Frau packt Karton mit Waren aus

Auch im Flüchtlingsheim braucht es Pflegeprodukte. Bild: zVg

Aktuell besteht das Sortiment noch zu 95 Prozent aus Konsumgütern: Hygieneartikel, Waschmittel, aber auch Büroartikel finden sich im MateriaBona-Katalog wieder. Regelmässige Lieferungen und ein gleichbleibendes Angebot sind dabei die grössten Herausforderungen für das Start-up. Denn wenn ein Asylheim regelmässig eine bestimmte Menge Waschmittel bestellt, braucht es im nächsten Monat nicht plötzlich Handseife. Dann heisst es Ersatz finden für die schnell verbrauchbaren Artikel. Dabei schicken einige Grossunternehmen regelmässig ihre Produktanfragen an die Zürcher Gesellschaft, bei anderen muss dagegen oft nachgehakt werden.

Angemeldet bei MateriaBona sind, Stand Mitte Februar, 70 soziale Organisationen. Hochgerechnet erreicht man damit nach eigenen Angaben über 17‘000 bedürftige Menschen in der Schweiz. Schreib sieht MateriaBona auch als eine Art Weiterentwicklung nach ihrer Tätigkeit bei der Schweizer Tafel. «Sie können sich nicht vorstellen, wie viele Kaffeemaschinen oder Geschirr aufgrund von Sortimentswechseln oder kleinen Fehlern entsorgt werden müssen», sagt sie. Und es gebe immer genug soziale Organisationen, die die Produkte mit offenen Armen empfangen würden.

Eine Milliarde Franken

Eine Studie von McKinsey ermittelte, dass in der Schweiz jährlich fabrikneue Konsumgüter mit einem Wert von einer Milliarde Franken überschüssig sind.
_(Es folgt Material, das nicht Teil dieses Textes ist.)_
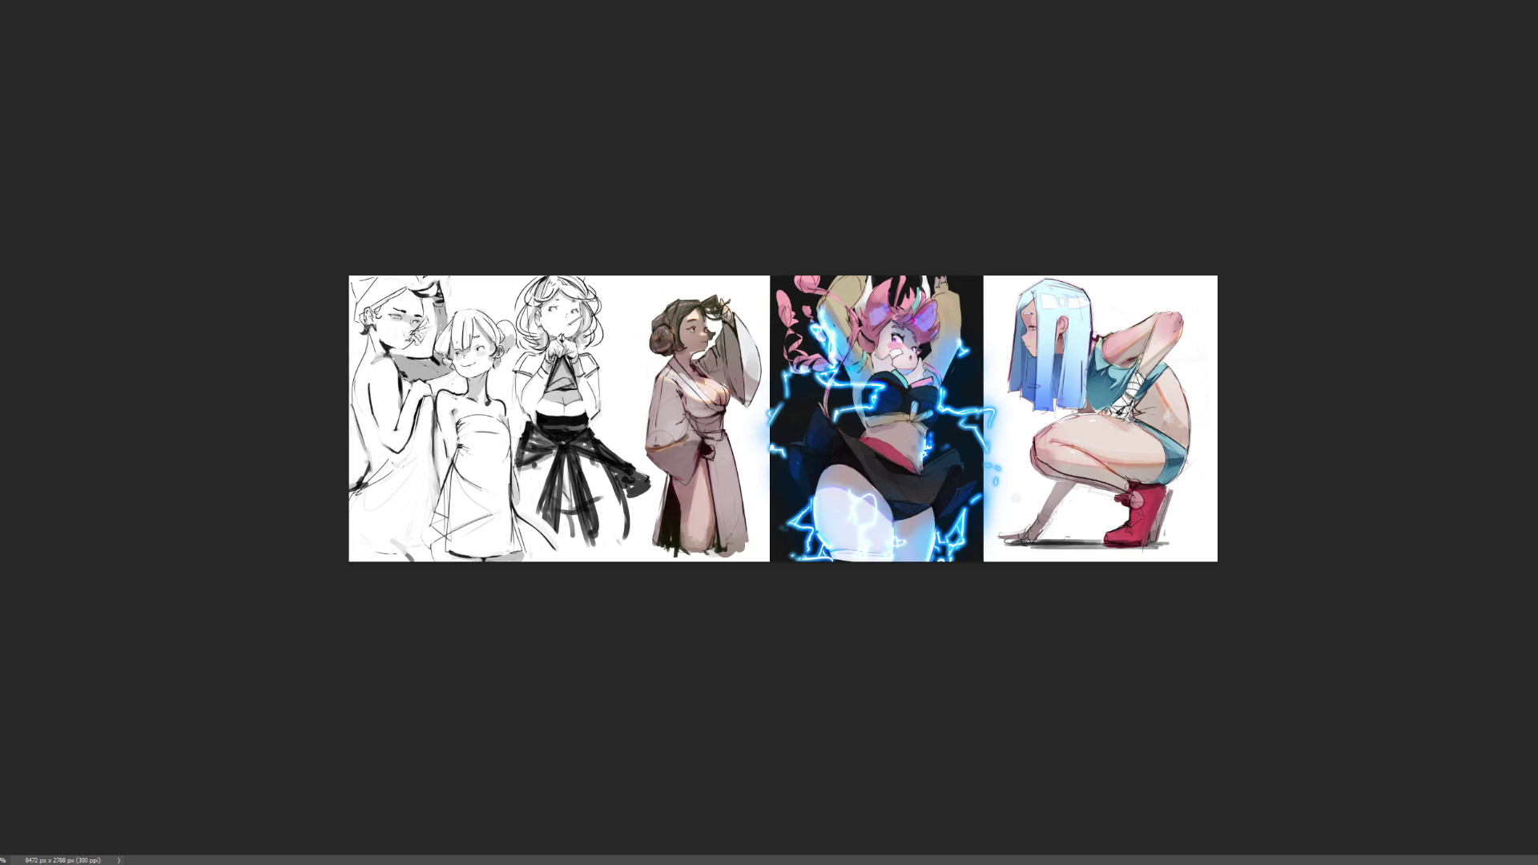
mouse_move(1229, 203)
left_mouse_down()
mouse_move(1033, 587)
mouse_move(983, 637)
left_mouse_up()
Genau an diese Güter möchte man bei MateriaBona herankommen und sucht dafür intensiv nach neuen Sachspendern. «Wir wollen die wesentlichen Produktkategorien abdecken, sowohl in der Breite als auch in der Tiefe», nennt Bäth-Albertini als eines der Ziele für 2024. Zudem möchte man sich bis Jahresende mit insgesamt 100 sozialen Organisationen zusammenarbeiten.

Bäth-Albertini vor dem Lager

«Wir verknüpfen den Nachhaltigkeitsgedanken mit der Unterstützung von Bedürftigen», betont Bäth-Albertini. Bild: zVg

Von Bern bis St. Gallen sieht man sich in der Deutschschweiz schon gut aufgestellt. Mit zunehmender Bekanntheit möchte man zukünftig aber in der ganzen Schweiz vertreten sein. Zum ersten Februar konnte man für eine Teilzeitstelle auch die erste Angestellte für sich gewinnen. Finanziell möglich wird das nur durch Geldspenden und die Unterstützung von Stiftungen. Ein eigenes Gehalt war bisher finanziell nicht im Rahmen des Möglichen für die beiden Geschäftsführenden. Wobei Schreib für den Aufbau des Unternehmens sogar Eigenkapital investierte. Auch Büroräume gibt es noch keine für das Zürcher Start-up, welches in Erlenbach registriert ist. Während Schreib ihre gesamte Zeit in MateriaBona steckt, ist es für Bäth-Albertini eine unbezahlte Teilzeitbeschäftigung, bei der immerhin das Gefühl bleibt, etwas Gutes zu tun.

Und um das Thema Nachhaltigkeit in der eigenen Arbeit noch stärker zu betonen, plant man mittelfristig eine Verifizierung des eingesparten CO2. Damit für alle sichtbar wird, warum es besser ist, Konsumgüter zu verbrauchen, anstatt sie heimlich zu entsorgen.